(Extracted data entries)
--- BEGIN ---
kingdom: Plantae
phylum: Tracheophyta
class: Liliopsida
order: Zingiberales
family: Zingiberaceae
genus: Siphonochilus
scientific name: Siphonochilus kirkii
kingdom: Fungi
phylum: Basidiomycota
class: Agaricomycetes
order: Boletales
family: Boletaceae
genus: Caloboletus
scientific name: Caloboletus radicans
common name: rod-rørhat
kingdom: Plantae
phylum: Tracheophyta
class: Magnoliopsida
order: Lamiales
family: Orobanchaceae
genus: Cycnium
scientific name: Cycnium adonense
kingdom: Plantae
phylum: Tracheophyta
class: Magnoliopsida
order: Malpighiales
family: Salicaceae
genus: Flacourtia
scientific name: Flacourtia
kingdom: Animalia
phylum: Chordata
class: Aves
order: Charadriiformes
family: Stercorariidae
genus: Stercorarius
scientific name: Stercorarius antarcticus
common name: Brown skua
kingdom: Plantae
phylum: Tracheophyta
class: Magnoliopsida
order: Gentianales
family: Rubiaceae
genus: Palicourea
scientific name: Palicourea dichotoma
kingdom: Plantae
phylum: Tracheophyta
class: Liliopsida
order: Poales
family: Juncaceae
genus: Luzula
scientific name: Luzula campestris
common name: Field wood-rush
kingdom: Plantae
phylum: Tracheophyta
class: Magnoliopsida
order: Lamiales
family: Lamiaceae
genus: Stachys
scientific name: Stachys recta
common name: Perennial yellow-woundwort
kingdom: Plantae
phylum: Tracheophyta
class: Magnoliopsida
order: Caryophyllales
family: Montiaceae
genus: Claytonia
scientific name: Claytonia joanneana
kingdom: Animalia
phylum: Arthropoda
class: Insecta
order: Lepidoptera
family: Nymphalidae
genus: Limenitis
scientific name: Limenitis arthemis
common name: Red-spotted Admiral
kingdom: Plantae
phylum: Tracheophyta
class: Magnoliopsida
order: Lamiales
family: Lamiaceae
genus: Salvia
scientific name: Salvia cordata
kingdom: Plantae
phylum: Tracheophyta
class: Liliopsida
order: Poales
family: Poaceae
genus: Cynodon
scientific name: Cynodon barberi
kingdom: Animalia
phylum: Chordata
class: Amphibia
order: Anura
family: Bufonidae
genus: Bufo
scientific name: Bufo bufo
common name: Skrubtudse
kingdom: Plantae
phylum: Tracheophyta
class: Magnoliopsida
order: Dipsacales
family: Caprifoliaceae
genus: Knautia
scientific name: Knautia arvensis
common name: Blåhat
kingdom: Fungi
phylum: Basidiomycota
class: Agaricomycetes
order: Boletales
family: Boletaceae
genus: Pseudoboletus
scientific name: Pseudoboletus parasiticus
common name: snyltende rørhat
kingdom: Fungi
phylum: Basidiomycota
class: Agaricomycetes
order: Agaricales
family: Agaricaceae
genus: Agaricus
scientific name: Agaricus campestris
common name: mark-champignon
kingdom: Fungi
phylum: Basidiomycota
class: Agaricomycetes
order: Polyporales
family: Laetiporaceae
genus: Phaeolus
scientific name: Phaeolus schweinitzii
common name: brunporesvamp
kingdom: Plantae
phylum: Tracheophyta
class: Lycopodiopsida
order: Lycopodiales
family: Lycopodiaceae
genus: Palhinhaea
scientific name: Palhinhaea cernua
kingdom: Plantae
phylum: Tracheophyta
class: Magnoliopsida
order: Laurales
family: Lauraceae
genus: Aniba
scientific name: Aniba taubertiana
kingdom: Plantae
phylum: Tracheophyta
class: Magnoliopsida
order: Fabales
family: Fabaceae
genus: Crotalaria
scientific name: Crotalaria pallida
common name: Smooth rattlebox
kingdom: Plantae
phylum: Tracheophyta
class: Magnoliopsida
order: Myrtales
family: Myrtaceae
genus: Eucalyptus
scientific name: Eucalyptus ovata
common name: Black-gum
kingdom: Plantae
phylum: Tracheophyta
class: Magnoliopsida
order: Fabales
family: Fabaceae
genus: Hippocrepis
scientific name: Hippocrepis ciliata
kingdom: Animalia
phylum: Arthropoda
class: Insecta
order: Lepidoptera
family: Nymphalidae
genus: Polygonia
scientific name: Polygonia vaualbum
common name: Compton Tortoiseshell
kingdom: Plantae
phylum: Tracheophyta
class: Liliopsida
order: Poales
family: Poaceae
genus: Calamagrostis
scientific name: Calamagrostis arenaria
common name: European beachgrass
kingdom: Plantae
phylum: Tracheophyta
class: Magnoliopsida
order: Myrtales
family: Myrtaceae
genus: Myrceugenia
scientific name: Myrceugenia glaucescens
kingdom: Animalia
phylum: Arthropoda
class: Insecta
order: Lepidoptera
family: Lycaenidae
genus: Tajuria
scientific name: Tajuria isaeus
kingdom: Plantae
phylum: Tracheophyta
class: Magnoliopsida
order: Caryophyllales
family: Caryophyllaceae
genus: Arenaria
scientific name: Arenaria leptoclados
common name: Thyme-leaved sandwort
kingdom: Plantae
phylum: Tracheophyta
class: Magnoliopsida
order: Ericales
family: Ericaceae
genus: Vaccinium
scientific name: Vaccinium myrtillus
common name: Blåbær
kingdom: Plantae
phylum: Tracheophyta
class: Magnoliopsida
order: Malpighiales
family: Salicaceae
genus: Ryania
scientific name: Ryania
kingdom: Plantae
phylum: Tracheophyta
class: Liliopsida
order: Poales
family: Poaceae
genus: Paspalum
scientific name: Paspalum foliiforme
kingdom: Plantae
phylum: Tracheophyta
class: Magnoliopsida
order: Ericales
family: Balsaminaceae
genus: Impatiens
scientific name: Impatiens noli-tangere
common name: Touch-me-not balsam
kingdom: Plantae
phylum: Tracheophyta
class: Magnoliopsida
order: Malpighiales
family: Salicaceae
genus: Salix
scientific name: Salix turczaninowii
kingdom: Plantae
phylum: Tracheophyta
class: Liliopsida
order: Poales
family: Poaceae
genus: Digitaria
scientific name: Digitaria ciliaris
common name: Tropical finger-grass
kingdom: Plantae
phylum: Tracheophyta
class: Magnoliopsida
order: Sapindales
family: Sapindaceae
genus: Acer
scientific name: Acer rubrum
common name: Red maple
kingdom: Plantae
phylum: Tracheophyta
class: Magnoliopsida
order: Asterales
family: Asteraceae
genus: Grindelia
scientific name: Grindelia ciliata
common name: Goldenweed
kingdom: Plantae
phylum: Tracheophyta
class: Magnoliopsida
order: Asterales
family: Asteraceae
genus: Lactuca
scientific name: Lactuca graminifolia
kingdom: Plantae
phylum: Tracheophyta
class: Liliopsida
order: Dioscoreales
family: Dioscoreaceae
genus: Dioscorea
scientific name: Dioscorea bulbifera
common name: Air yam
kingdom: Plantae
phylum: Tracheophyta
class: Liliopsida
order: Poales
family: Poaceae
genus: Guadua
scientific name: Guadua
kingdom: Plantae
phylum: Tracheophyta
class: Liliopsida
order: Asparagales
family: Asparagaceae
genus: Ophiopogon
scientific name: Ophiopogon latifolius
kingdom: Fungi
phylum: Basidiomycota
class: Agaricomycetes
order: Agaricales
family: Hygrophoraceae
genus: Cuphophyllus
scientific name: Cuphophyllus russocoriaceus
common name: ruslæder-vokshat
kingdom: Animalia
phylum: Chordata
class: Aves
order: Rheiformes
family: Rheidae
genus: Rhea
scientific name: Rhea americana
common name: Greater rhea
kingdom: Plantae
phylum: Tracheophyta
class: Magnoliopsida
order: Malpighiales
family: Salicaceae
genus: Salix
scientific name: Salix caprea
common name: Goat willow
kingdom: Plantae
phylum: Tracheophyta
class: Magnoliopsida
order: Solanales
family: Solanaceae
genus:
--- END ---
Task directions :: Repeat the data exactly, from the line with "scientific name: Lactuca graminifolia" through the end of the data.

Output of the exercise ::
scientific name: Lactuca graminifolia
kingdom: Plantae
phylum: Tracheophyta
class: Liliopsida
order: Dioscoreales
family: Dioscoreaceae
genus: Dioscorea
scientific name: Dioscorea bulbifera
common name: Air yam
kingdom: Plantae
phylum: Tracheophyta
class: Liliopsida
order: Poales
family: Poaceae
genus: Guadua
scientific name: Guadua
kingdom: Plantae
phylum: Tracheophyta
class: Liliopsida
order: Asparagales
family: Asparagaceae
genus: Ophiopogon
scientific name: Ophiopogon latifolius
kingdom: Fungi
phylum: Basidiomycota
class: Agaricomycetes
order: Agaricales
family: Hygrophoraceae
genus: Cuphophyllus
scientific name: Cuphophyllus russocoriaceus
common name: ruslæder-vokshat
kingdom: Animalia
phylum: Chordata
class: Aves
order: Rheiformes
family: Rheidae
genus: Rhea
scientific name: Rhea americana
common name: Greater rhea
kingdom: Plantae
phylum: Tracheophyta
class: Magnoliopsida
order: Malpighiales
family: Salicaceae
genus: Salix
scientific name: Salix caprea
common name: Goat willow
kingdom: Plantae
phylum: Tracheophyta
class: Magnoliopsida
order: Solanales
family: Solanaceae
genus:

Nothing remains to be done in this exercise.